▸ **Do this**
Please repeat the rows starting at the line that contains "common name: Mount adams gooseberry" and ending at the last row, substituting "division" for "phylum" and keeping everything else the same.

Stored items
+++

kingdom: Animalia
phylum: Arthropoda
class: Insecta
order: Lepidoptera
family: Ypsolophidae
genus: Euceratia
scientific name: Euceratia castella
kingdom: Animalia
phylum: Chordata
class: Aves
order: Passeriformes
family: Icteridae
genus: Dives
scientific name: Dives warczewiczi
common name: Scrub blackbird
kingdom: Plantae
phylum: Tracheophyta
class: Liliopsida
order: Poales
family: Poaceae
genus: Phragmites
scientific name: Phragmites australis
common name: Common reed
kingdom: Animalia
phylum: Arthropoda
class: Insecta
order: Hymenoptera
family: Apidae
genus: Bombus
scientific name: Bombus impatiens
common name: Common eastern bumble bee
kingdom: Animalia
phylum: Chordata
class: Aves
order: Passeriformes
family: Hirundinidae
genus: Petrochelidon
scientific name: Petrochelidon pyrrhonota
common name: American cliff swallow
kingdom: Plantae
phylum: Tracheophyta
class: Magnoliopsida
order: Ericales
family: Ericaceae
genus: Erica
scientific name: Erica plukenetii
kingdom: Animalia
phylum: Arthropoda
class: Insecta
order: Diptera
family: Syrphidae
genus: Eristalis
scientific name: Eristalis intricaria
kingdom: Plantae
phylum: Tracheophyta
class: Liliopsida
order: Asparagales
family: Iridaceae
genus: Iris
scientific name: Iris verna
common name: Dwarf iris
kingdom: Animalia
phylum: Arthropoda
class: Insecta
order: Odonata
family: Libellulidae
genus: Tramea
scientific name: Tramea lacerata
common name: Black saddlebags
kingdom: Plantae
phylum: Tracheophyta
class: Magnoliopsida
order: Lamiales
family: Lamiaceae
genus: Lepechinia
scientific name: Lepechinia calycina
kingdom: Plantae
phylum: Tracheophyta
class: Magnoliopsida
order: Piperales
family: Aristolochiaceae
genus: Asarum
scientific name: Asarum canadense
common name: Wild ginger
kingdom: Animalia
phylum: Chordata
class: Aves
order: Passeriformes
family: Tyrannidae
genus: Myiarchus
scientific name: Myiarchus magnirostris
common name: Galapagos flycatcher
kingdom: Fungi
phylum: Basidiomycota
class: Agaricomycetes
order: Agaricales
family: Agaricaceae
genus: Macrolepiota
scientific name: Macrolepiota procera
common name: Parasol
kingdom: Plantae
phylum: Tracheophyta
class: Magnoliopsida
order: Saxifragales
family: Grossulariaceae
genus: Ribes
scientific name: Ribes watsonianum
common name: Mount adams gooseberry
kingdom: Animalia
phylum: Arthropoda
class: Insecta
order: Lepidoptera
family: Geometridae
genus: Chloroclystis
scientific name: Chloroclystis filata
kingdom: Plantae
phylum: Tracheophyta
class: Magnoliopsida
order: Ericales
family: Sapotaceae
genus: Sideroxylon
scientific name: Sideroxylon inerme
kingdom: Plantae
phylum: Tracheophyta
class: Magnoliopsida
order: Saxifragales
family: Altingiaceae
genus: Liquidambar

+++

▸ **Solution for this task**
common name: Mount adams gooseberry
kingdom: Animalia
division: Arthropoda
class: Insecta
order: Lepidoptera
family: Geometridae
genus: Chloroclystis
scientific name: Chloroclystis filata
kingdom: Plantae
division: Tracheophyta
class: Magnoliopsida
order: Ericales
family: Sapotaceae
genus: Sideroxylon
scientific name: Sideroxylon inerme
kingdom: Plantae
division: Tracheophyta
class: Magnoliopsida
order: Saxifragales
family: Altingiaceae
genus: Liquidambar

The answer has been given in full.